The Story
Why it exists.
The beginning
Joshua Smith spent years walking through forests before he started building them in bottles. A former forester, he understands trees from the inside out, how light falls through canopy, what grows beneath the branches. Soft Woods came from that place where his two worlds overlap, where professional knowledge of woodland ecosystems meets a creative instinct for scent. The name isn't about dominance. It's about softness. The kind of woods that shelter rather than overwhelm. The fragrance itself captures that spirit, opening with crisp juniper berry and a clean black pepper note that feels like stepping into a clearing, before rose absolute arrives to weave warmth through the green.

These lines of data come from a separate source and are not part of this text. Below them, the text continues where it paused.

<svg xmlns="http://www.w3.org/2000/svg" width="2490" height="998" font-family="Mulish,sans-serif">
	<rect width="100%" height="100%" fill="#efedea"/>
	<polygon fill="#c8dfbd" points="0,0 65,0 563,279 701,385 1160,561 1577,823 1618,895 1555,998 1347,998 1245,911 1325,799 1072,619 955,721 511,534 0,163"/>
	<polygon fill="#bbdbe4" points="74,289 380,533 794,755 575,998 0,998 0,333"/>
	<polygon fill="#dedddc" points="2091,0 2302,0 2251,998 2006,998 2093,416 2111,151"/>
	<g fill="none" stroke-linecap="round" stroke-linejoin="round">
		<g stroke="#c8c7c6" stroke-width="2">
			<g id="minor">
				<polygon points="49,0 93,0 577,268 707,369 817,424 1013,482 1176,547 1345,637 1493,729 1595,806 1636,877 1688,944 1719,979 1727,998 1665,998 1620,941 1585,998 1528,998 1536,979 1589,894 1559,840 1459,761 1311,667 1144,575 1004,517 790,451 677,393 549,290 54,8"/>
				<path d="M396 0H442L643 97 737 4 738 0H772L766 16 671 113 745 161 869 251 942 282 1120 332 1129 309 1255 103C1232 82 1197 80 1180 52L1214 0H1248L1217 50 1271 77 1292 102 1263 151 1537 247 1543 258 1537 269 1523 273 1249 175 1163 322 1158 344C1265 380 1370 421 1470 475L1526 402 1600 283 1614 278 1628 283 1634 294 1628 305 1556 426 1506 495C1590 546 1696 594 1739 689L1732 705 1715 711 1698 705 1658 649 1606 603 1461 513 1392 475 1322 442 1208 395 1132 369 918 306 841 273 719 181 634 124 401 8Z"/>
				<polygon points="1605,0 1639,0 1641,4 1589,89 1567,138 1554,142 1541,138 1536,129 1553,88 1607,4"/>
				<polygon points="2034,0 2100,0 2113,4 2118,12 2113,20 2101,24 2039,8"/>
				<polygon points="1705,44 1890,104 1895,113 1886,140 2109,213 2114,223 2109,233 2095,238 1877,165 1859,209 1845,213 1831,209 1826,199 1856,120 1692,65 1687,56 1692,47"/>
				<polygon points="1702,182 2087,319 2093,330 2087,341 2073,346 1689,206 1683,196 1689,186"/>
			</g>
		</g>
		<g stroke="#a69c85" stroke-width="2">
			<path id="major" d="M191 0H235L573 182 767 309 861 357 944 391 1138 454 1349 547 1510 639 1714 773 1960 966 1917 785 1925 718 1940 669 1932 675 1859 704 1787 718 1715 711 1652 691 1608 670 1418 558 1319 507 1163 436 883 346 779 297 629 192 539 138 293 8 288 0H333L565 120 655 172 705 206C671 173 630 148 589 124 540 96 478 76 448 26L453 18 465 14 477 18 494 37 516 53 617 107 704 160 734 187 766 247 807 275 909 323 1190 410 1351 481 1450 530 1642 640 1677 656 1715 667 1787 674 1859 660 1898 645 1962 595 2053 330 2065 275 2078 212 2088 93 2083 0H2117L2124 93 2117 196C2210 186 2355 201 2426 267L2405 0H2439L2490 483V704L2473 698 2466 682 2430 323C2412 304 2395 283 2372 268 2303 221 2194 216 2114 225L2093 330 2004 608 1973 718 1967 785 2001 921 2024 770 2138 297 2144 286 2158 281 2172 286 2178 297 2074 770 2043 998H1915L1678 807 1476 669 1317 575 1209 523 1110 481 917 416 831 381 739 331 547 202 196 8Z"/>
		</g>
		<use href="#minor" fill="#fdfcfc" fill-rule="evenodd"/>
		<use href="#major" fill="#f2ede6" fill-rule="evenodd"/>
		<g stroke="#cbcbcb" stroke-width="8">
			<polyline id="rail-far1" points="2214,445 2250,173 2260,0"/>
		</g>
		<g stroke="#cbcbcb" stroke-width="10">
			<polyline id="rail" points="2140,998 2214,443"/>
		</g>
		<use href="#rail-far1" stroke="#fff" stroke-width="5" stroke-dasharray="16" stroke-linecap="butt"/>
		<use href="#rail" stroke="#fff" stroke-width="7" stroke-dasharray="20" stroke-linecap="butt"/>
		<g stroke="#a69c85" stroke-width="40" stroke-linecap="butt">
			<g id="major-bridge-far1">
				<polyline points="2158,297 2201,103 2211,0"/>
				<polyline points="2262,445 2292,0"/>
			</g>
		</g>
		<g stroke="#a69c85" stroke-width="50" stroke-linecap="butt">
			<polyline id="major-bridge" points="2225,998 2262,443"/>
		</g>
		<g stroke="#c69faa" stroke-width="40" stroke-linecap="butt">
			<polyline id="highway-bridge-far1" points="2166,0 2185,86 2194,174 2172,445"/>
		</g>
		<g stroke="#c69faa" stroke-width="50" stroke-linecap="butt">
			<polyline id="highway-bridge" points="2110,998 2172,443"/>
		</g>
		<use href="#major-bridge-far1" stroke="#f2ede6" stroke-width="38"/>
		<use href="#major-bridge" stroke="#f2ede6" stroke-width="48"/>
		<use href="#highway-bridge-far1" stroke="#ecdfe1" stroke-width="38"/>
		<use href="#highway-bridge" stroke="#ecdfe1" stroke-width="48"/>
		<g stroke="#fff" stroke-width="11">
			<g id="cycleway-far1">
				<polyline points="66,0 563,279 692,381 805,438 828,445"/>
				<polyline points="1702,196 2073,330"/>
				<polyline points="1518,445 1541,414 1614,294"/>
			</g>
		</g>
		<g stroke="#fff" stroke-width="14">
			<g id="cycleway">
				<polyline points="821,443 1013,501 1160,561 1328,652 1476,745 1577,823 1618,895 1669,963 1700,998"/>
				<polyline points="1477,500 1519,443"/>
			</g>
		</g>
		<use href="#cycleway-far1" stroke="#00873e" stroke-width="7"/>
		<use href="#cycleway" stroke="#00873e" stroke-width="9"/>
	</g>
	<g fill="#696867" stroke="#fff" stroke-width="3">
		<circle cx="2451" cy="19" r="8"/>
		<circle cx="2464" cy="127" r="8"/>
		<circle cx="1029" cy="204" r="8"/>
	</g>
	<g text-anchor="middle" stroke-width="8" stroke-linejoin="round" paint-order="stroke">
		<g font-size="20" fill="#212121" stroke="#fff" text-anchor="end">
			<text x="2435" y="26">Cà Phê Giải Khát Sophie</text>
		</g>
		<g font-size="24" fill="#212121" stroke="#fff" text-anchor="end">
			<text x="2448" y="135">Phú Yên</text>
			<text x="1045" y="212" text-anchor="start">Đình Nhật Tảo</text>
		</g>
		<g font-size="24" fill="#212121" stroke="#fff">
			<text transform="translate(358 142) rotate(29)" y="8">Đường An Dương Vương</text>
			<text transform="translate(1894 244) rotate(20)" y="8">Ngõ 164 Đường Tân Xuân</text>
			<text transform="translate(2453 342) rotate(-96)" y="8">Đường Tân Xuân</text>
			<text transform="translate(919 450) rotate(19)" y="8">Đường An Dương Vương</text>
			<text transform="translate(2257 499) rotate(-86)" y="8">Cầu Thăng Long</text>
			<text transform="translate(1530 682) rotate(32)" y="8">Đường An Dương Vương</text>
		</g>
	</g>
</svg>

Smith's background shapes the structure here. The composition opens with Hungarian juniper berry and Indian black pepper, clean and almost bracing, before Egyptian Rosa centifolia absolute arrives to soften the terrain. Balsam fir absolute anchors the heart, not as a heavy conifer presence but as the forest floor itself. Ethiopian frankincense threads through as memory, not smoke. Indian Bourbon vanilla and musk round the base into something warm and intimate, the kind of scent that stays close to skin.
The evolution
The opening hits bright and clean. Hungarian juniper berry and Indian black pepper arrive almost simultaneously, juniper first, green and sharp, pepper right behind it adding a faint heat. The spice doesn't linger. As the composition develops, the Egyptian Rosa centifolia absolute begins to unfurl, softening everything. This is the handoff that matters: the brightness doesn't disappear, it just gets threaded through with something warmer. The Balsam fir becomes more apparent as the heart settles, its slightly resinous, almost tar-like quality grounding the rose without overwhelming it. The rose itself carries a delicate sweetness, present but not assertively floral, blending seamlessly with the evergreen note rather than competing against it. Over time, the base notes take their turn. Indian Bourbon vanilla arrives last, creeping in quietly under the musk and frankincense.
Cultural impact
Soft Woods arrived as a quiet counterpoint to louder fragrances in the indie market. Paraphrase Perfume, founded by former forester Joshua Smith in Edmonton, built the brand around a reverence for Canadian boreal landscapes. The fragrance avoids the trend toward sweetness and loudness, instead offering a measured, contemplative take on conifer-forward perfumery. Soft Woods presents a different approach to woody fragrances, one that emphasizes atmosphere and restraint over bold statement.